== Segment start ==
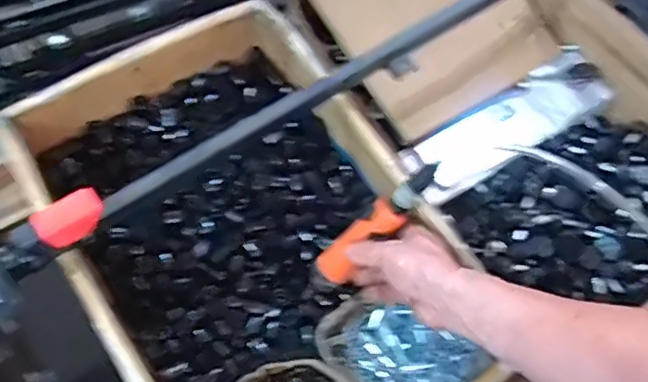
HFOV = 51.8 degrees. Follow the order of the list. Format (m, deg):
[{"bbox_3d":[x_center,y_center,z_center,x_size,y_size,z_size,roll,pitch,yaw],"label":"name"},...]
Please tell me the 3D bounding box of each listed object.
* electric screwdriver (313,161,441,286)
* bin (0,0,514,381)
[{"bbox_3d":[0.061,0.035,0.722,0.030,0.186,0.038,-5,55,-55],"label":"electric screwdriver"},{"bbox_3d":[-0.082,0.063,0.750,0.354,0.149,0.526,-33,71,-17],"label":"bin"}]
== Segment end ==
_Activity_: Images are not wanted in the copy. Please print the material above exactly.

_Written answer_:
HFOV = 51.8 degrees. Follow the order of the list. Format (m, deg):
[{"bbox_3d":[x_center,y_center,z_center,x_size,y_size,z_size,roll,pitch,yaw],"label":"name"},...]
Please tell me the 3D bounding box of each listed object.
* electric screwdriver (313,161,441,286)
* bin (0,0,514,381)
[{"bbox_3d":[0.061,0.035,0.722,0.030,0.186,0.038,-5,55,-55],"label":"electric screwdriver"},{"bbox_3d":[-0.082,0.063,0.750,0.354,0.149,0.526,-33,71,-17],"label":"bin"}]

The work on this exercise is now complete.